Particularly telling? That Nadella offers as an example the linking of Microsoft’s Cortana digital assistant with Alexa, the rival sold and supported by online retail giant Amazon. Amazon subsidiary Amazon Web Services (AWS) holds a dominant share of a market for cloud services that Microsoft and others – including Google, which alongside AWS and Microsoft is the third of the Big Three cloud providers – are keen to erode.

The routes they are taking underscore still further the cloud’s transformational capabilities.

Last week, Google released the third iteration of processing hardware at its own developer gathering, Google I/O 2018, held at the search engine giant’s headquarters in California. The TPU 3.0 chip is built on Google’s proprietary Tensor framework that enables developers to create machine-learning tools for use with data flows from Google Cloud, its cloud services subsidiary. Through such hardware enhancements, including the introduction of liquid-cooled data centers, Google and and its rivals are looking to lock customers into subscriptions for hosted processing and storage.

Given the dynamics of the fast-growing market for cloud services, it’s not surprising that providers are taking divergent approaches to good effect.

Lagging Competitors

AWS, whose operating income contributed some three-quarters of the $1.9 billion earned by its parent in the first quarter of 2018, owns around a third of the public cloud. Microsoft’s cloud businesses turned over $6 billion, outpacing AWS ($5.4 billion) thanks to its prevalence in software-as-a-service cloud offerings for enterprise users. Although Google doesn’t break out cloud revenues, the $4.4 billion it earned from activities other than search-driven advertising rose 36% year-on-year in the first quarter.

Born out of the selling of e-commerce software to third-party merchants and launched initially in 2002, AWS essentially pioneered the infrastructure-as-a-service segment of a cloud marketplace that last year was worth $180 billion worldwide, according to Reno-based Synergy Research Group. While significant, and with growth rates that outpaced those at AWS, competitors across the cloud spectrum such as Oracle, IBM and China’s Alibaba have yet to threaten Amazon’s dominance, whose earnings routinely exceed those of the next four biggest competitors combined.
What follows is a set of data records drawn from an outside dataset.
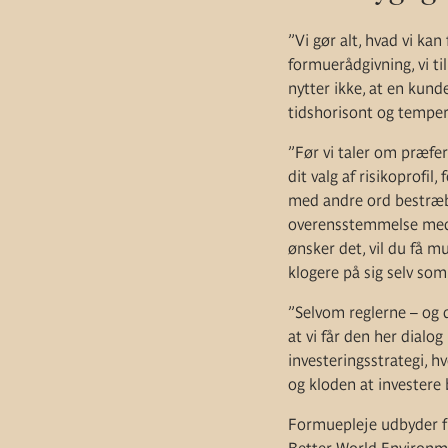
”Vi gør alt, hvad vi ka
formuerådgivning, vi ti
nytter ikke, at en kund
tidshorisont og temperam
”Før vi taler om præfer
dit valg af risikoprofil
med andre ord bestræbe
overensstemmelse med di
ønsker det, vil du få 
klogere på sig selv som 
”Selvom reglerne – og d
at vi får den her dialo
investeringsstrategi, h
og kloden at investere 
Formuepleje udbyder fl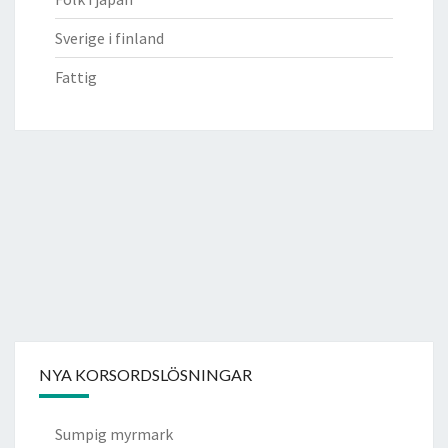
Sverige i finland
Fattig
NYA KORSORDSLÖSNINGAR
Sumpig myrmark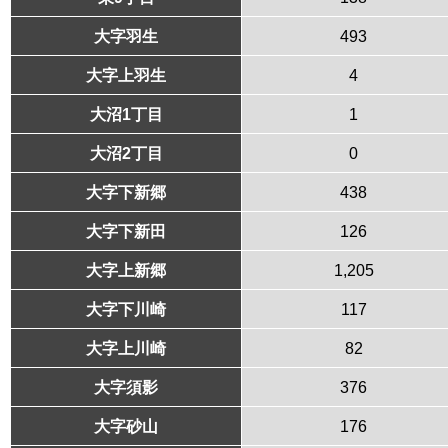
大字羽生
493
大字上羽生
4
大沼1丁目
1
大沼2丁目
0
大字下新郷
438
大字下新田
126
大字上新郷
1,205
大字下川崎
117
大字上川崎
82
大字須影
376
大字砂山
176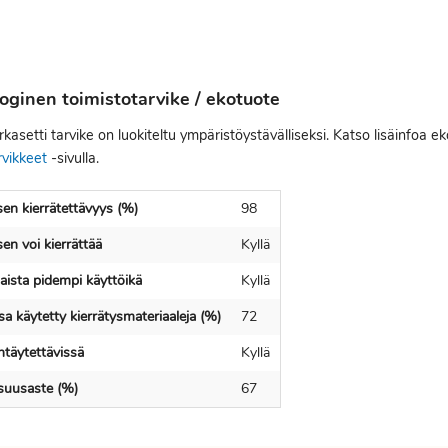
oginen toimistotarvike / ekotuote
kasetti tarvike on luokiteltu ympäristöystävälliseksi. Katso lisäinfoa e
rvikkeet
-sivulla.
en kierrätettävyys (%)
98
en voi kierrättää
Kyllä
ista pidempi käyttöikä
Kyllä
a käytetty kierrätysmateriaaleja (%)
72
ntäytettävissä
Kyllä
isuusaste (%)
67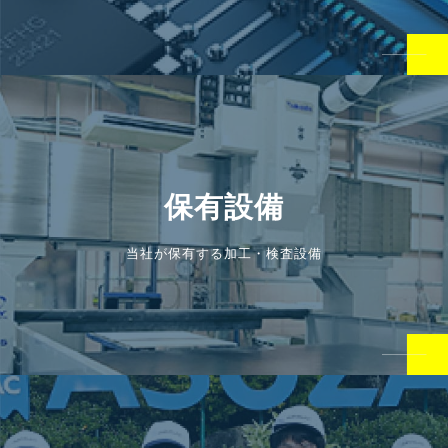
保有設備
当社が保有する加工・検査設備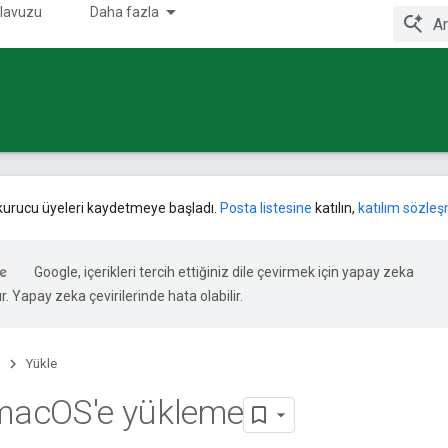
kılavuzu
Daha fazla
 kurucu üyeleri kaydetmeye başladı.
Posta listesine
katılın,
katılım sözleş
Google, içerikleri tercih ettiğiniz dile çevirmek için yapay zeka
ır. Yapay zeka çevirilerinde hata olabilir.
Yükle
 mac
OS'e yükleme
Last year, AWS introduced more than 1.400 new features and services, extending its streak of consecutive quarters with at least a third of the overall cloud market to 12, according to Synergy.

Introducing the Intelligent Cloud

Hence the decision by Microsoft to open its flagship operating system to external developers for the creation of what Nardella calls “multi-sense” applications that tie the intelligent edge together with an “intelligent cloud.” Coupled with a push to augment the company’s Office 365 bundled software product to the level of operating system for devices, including enhancements for near- and far-field communication, Microsoft’s drive to integrate the platforms that support personal digital assistants illustrates its aim to separate advanced technologies from the devices on which they operate – as well as to cash in on the consumer trend driving uptake of the public cloud.

Google offers users a similar product, the Google Assistant, which earlier this month announced that the number of devices with which it integrates now tops 5,000, representing a threefold-plus increase in just a few months and a total that Google compared with the 4,000 devices that it said could integrate with Alexa.

Amazon’s quick rebuttal – it says Alexa now integrates with 12,000 devices – as well as the divide arising from a decision to not offer smart-home devices from Google-owned Nest on its e-commerce portal make collaboration of the kind it enjoys with Microsoft appear a non-starter. That both Microsoft’s Build and Google’s I/O events this year were scheduled on the same day appears to be no coincidence.